You’ve run ads, but not long enough to learn which messaging brings in the right leads.

You’ve posted content, but not consistently enough for people to remember you.

You’ve planted, but you haven’t stayed around long enough to harvest.

That in-between stage feels unproductive because the result isn’t obvious yet.

But often, that’s exactly when important things are happening under the surface.

Your message is getting sharper.

Your brand is getting more familiar.

Your systems are getting tighter.

Your audience is learning who you are.

The platforms are gathering signals.

You are building momentum, even if it doesn’t feel dramatic.

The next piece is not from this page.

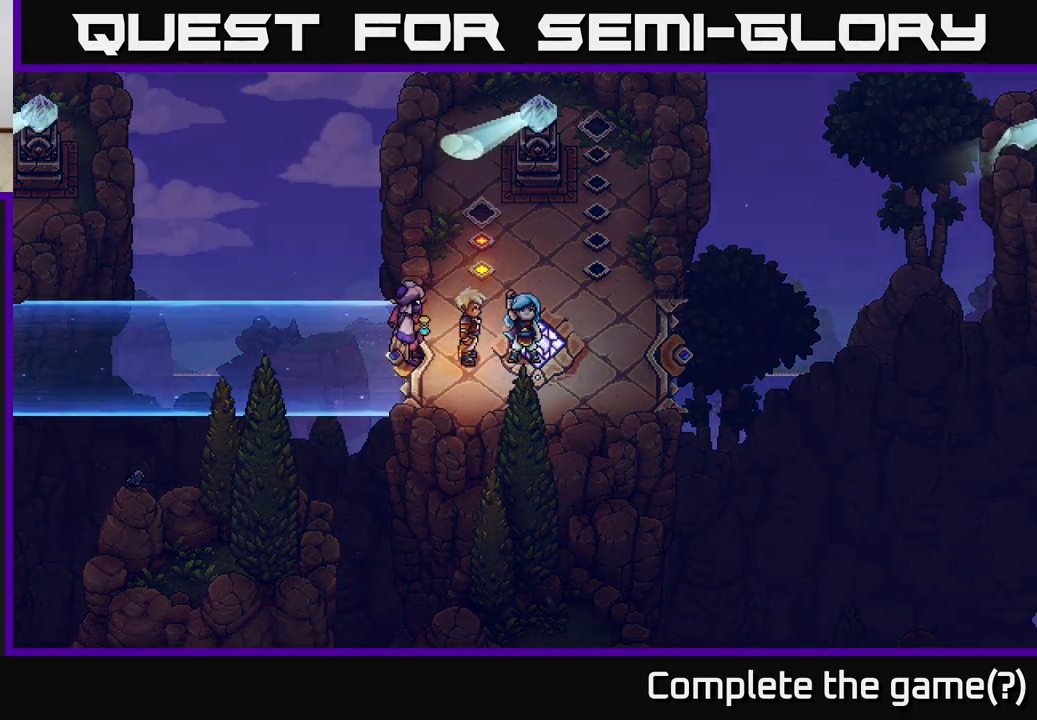
{"buttons": ["L2"], "left_stick": "center", "right_stick": "center", "events": []}
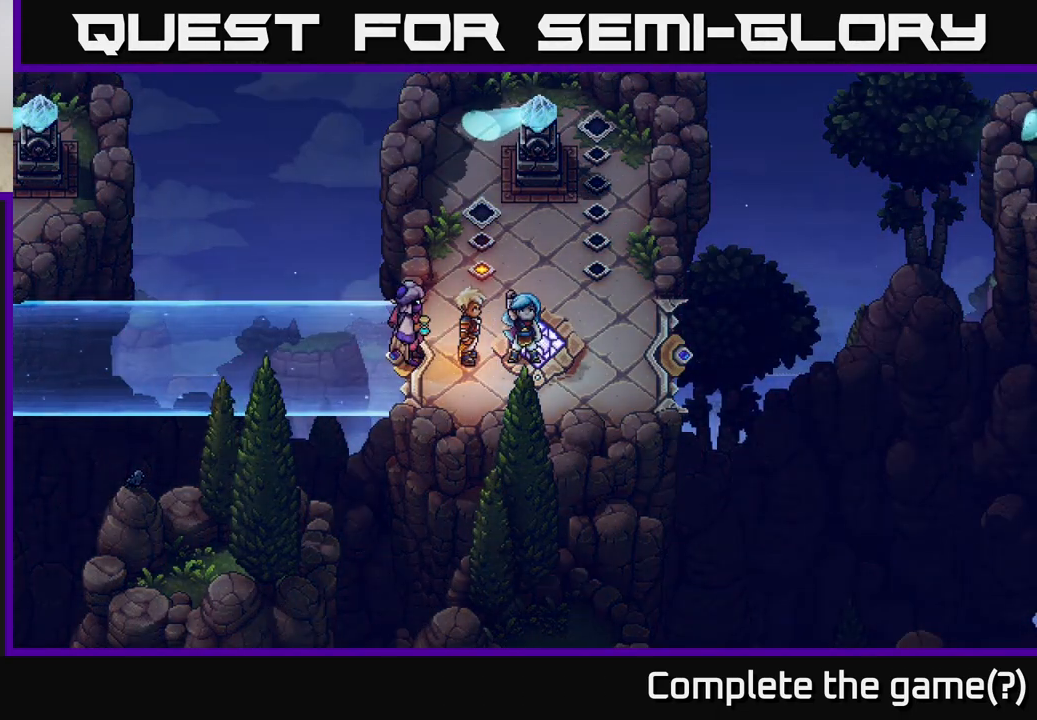
{"buttons": ["L2"], "left_stick": "center", "right_stick": "center", "events": []}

That doesn’t mean every campaign deserves endless patience. Bad strategy is still bad strategy. Weak offers still need to be fixed. Broken follow-up still needs attention. But it does mean you should be careful not to confuse “early” with “failing.”

Those are not the same thing.


The Businesses That Win Usually Aren’t the Flashiest

This is one of the most useful things I’ve learned from working with local businesses.

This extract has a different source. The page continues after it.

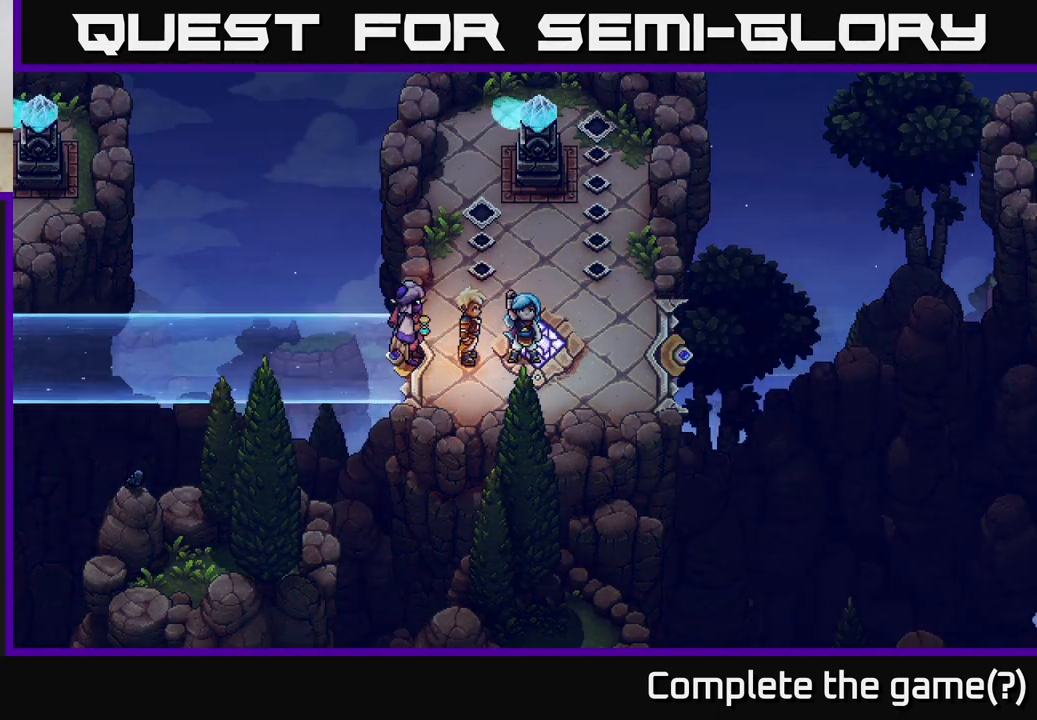
{"buttons": ["L2"], "left_stick": "center", "right_stick": "center", "events": []}
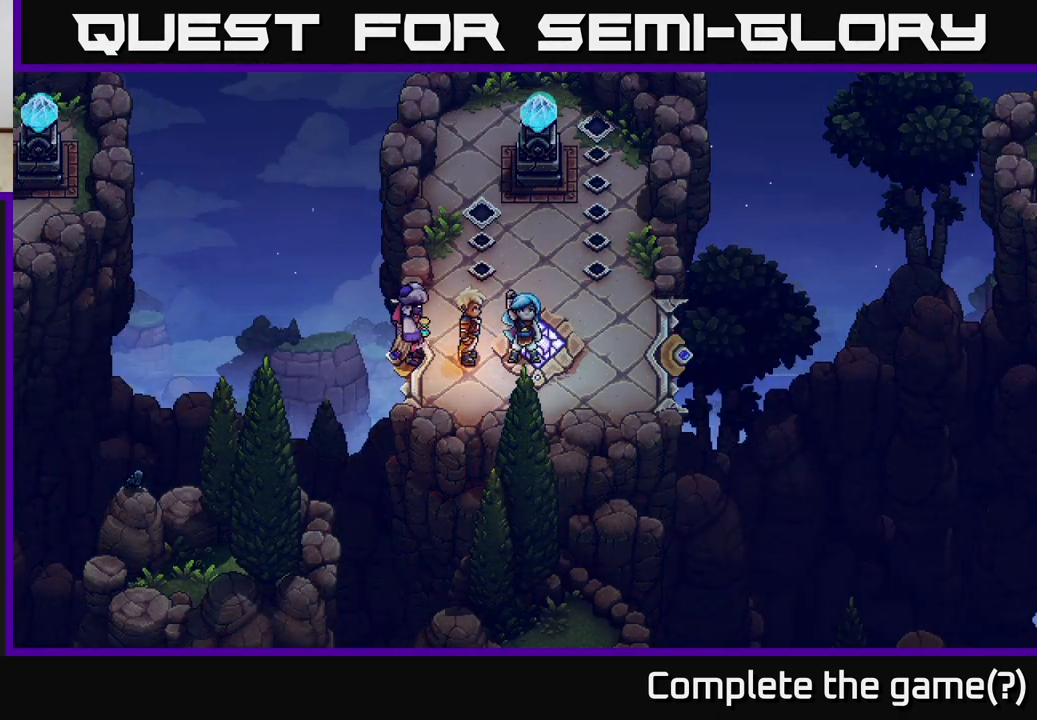
{"buttons": ["L2"], "left_stick": "center", "right_stick": "center", "events": []}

The businesses that win are not always the ones with the biggest budgets.

They’re usually the ones that stay in the game long enough for their work to stack up.

They keep showing up.

They keep refining.

They keep asking, “What needs to improve?” instead of immediately saying, “Marketing doesn’t work.”


That mindset makes a huge difference.

Because good marketing is not one isolated tactic. It’s not a logo. It’s not one ad. It’s not a website by itself. It’s not social media by itself. It’s not SEO by itself.

It’s a system.


And systems take time to build.

A contractor who keeps collecting reviews, improving photos, tightening service pages, and following up fast on leads will usually beat the contractor who runs a burst of ads, gets impatient, and disappears.


A local retailer who consistently updates their online presence, stays active in the community, and keeps their messaging clear will usually outperform the one who does one big push every six months and goes silent the rest of the year.

A service business that answers the phone well, asks for referrals, builds trust online, and stays visible will almost always have a stronger long-term result than a business that keeps starting and stopping.


Consistency is not flashy, but it wins a lot.


What to Do When You Feel Stuck in the Shell

This is where the conversation needs to get practical.


Patience matters, but patience without direction turns into drift. You should not stay stuck just because “marketing takes time.” You need the right work in the right order.

Here’s what I’d focus on if your business feels like it’s pushing hard without seeing enough return yet.


1. Start with the foundation

A lot of businesses want leads before they’ve built the base that supports lead generation.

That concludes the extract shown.